--- Given passage Enclosed Below ---

= Marie Jonas =

German physician and Holocaust victim

Marie Anna Jonas, née Levinsohn (12 January 1893 in Fischhausen – 1944 in Auschwitz), was a medical doctor and a Holocaust victim.

==Early life==
Jonas was born in Fischhausen, East Prussia (now Primorsk, Kaliningrad Oblast) in 1893, and moved to Königsberg in 1895, where she attended the höhere Mädchenschule, qualifying to become a teacher. She then worked for a year as an au pair in England, and then as a teacher. She was a Red Cross nurse in World War I, as was her elder sister, and received the Honour Cross of the World War 1914/1918 in 1934 for those services in the war. After the war she gained her abitur, and then studied medicine at the University of Königsberg, qualifying to practice in 1923. She married Dr. Alberto Jonas, a classics scholar and senior teacher at the Talmud Tora School for boys in Hamburg. When her husband became principal of the Israelitischen Töchterschule, a girls' school, in 1924, she became its school doctor. Their only child, daughter Esther, was born on 13 March 1924. The family lived in the Grindel suburb of Hamburg until 1925, and then moved to Eppendorf. In 1932, she was laid off, and did voluntary work in the University Medical Center Hamburg-Eppendorf and then the Israelitischen Krankenhaus. In 1940, her husband became the last headmaster of the Talmud Tora School.

--- End of Enclosed Given passage ---

### Activity list
1. According to the biography of Marie Jonas, in what year did she qualify to practice medicine?
2. Extend the biography of Marie Jonas, picking up right after its last sentence.
The listing after this point is separate from the biography of Marie Jonas.

--- Dataset content Enclosed Below ---

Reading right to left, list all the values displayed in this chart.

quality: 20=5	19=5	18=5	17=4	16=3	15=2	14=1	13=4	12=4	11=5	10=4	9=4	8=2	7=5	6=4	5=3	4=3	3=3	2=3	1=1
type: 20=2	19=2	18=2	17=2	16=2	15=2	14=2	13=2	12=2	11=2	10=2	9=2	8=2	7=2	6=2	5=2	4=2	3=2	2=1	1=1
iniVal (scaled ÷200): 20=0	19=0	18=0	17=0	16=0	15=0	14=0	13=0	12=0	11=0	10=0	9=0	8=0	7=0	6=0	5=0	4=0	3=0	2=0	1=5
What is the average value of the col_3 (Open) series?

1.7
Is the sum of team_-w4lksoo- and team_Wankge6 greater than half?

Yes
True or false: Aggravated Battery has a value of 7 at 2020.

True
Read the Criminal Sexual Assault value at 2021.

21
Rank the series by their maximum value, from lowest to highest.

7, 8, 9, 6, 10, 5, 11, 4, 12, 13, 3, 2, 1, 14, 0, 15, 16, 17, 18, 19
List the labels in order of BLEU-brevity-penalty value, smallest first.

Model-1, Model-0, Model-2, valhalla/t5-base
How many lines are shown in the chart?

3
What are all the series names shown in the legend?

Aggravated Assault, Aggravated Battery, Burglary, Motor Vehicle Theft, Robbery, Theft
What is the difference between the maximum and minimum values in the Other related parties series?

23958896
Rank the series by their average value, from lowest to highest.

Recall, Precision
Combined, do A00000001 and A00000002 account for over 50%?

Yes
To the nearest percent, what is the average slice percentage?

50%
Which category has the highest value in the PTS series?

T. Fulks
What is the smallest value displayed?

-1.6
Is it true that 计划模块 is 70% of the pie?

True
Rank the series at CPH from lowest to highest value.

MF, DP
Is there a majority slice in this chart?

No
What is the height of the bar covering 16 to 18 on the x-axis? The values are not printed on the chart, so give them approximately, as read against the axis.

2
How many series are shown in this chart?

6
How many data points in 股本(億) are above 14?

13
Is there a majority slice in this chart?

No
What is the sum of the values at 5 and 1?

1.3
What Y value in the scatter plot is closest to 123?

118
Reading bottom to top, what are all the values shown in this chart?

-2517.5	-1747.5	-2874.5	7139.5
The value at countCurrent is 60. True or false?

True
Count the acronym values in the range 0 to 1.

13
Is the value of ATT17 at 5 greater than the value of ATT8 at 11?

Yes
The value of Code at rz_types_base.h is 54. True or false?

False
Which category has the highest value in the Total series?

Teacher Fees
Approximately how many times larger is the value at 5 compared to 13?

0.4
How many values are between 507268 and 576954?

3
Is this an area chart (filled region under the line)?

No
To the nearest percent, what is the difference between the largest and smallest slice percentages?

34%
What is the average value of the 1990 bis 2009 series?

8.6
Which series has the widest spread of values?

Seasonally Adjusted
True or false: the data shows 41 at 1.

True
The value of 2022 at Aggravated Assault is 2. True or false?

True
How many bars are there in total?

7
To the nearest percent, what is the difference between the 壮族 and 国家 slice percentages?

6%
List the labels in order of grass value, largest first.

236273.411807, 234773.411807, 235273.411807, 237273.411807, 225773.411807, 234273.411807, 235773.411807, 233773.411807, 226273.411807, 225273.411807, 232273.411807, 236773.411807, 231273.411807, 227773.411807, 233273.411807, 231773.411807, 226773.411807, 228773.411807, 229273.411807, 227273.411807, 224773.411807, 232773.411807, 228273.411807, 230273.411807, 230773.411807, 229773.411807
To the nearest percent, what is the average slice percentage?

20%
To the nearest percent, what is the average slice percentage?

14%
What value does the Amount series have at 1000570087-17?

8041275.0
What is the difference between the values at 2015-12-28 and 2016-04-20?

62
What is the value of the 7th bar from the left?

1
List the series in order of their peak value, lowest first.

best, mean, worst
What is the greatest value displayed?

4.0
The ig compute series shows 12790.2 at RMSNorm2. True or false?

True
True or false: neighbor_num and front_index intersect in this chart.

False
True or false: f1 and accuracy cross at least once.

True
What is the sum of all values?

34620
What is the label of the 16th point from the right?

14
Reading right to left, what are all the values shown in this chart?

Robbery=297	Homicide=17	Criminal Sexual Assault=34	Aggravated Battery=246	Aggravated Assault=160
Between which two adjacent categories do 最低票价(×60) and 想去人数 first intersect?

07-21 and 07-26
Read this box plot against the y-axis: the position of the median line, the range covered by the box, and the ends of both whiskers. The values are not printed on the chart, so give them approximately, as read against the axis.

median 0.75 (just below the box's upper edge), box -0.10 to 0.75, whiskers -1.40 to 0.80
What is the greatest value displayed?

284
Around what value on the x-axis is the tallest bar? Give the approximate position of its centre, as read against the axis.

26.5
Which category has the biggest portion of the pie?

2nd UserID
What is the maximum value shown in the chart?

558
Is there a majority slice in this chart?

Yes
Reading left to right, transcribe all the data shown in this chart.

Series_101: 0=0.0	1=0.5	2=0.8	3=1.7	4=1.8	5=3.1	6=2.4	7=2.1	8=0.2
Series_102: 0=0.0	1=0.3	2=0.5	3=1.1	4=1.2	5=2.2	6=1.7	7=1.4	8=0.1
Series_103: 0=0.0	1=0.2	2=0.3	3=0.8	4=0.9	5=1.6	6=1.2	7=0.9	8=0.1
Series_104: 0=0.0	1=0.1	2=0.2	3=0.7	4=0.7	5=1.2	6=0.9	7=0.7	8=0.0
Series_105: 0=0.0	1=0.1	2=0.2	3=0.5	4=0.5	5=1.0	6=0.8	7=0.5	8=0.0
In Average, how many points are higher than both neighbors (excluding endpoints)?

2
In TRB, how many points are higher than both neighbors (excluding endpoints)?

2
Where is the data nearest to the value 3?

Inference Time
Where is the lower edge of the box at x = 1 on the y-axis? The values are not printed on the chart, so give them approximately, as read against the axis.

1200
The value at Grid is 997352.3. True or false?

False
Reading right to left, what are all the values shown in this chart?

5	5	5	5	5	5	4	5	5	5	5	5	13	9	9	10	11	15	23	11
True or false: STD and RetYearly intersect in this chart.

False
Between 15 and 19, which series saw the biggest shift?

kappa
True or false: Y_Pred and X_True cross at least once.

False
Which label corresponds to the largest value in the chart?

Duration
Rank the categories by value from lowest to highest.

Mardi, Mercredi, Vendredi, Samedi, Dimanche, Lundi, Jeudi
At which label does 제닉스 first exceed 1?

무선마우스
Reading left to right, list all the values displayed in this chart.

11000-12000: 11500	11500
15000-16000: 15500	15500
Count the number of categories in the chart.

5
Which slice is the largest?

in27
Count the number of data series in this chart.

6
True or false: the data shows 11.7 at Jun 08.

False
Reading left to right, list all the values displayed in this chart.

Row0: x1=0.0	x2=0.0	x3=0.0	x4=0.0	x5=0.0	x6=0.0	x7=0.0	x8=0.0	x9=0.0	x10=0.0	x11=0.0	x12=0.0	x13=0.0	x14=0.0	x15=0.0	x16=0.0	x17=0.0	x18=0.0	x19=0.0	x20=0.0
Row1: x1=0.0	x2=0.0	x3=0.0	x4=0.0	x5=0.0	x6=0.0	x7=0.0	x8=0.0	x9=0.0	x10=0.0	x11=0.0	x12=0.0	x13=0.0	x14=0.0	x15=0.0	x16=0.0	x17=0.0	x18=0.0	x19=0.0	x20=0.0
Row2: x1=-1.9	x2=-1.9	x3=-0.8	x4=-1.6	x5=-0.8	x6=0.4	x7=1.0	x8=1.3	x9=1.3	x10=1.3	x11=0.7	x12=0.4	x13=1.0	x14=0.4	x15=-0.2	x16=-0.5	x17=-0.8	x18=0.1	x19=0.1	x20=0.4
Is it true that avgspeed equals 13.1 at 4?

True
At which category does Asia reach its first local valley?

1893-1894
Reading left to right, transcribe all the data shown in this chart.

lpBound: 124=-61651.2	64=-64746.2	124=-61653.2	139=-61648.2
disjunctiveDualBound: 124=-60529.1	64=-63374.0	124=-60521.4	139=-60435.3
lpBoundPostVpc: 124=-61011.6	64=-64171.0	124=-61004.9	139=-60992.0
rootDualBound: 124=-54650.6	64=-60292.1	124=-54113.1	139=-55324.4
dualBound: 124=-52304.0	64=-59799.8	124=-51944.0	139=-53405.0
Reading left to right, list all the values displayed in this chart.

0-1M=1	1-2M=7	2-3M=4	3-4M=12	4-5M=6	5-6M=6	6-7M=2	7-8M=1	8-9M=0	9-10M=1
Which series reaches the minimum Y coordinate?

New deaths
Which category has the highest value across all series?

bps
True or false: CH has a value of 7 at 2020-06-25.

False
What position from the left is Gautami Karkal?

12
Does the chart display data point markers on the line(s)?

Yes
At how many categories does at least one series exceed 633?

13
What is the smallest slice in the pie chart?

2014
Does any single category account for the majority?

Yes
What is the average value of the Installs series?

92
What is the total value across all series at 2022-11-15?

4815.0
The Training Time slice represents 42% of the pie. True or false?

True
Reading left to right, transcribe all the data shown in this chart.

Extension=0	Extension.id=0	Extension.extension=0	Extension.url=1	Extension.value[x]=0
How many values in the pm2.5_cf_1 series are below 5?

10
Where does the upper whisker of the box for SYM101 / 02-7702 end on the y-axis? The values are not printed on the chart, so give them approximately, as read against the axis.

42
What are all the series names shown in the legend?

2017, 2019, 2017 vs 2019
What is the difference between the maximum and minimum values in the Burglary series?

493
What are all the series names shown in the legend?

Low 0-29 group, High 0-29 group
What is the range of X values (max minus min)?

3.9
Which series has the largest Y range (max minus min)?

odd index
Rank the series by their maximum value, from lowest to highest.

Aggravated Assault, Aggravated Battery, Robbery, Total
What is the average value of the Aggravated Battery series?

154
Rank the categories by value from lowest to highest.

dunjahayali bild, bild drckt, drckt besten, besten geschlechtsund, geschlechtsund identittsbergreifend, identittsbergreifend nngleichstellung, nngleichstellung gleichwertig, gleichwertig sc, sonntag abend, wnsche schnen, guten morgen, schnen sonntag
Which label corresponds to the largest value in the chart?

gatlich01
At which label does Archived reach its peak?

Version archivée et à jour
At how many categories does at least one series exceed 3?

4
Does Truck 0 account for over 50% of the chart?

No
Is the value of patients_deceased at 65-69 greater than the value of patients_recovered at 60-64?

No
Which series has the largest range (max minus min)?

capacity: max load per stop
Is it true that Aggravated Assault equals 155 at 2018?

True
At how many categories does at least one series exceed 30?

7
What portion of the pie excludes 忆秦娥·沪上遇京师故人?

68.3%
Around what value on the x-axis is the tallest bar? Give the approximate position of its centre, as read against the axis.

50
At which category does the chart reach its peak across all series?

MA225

--- End of Enclosed Dataset content ---

### Set of answers
1. 1923

2.
==Deportation==
On 19 July 1942, Jonas was deported with her husband and daughter to Theresienstadt. Dr. Alberto Jonas died six weeks later of meningitis. Jonas worked as a doctor. Her daughter Esther married in Theresienstadt and was transported to Auschwitz with her husband, who was murdered there. On 12 October 1944, Jonas was deported to Auschwitz and was murdered there. Her daughter Esther survived.

==Honours==
A Stolperstein ("stumbling stone") has been laid in front of the house in Woldsenweg in Eppendorf, Hamburg, where she lived. The square on the corner of Eppendorfer Landstraße and Kümmellstraße was named Marie-Jonas-Platz on 19 February 2009 at a ceremony attended by her daughter.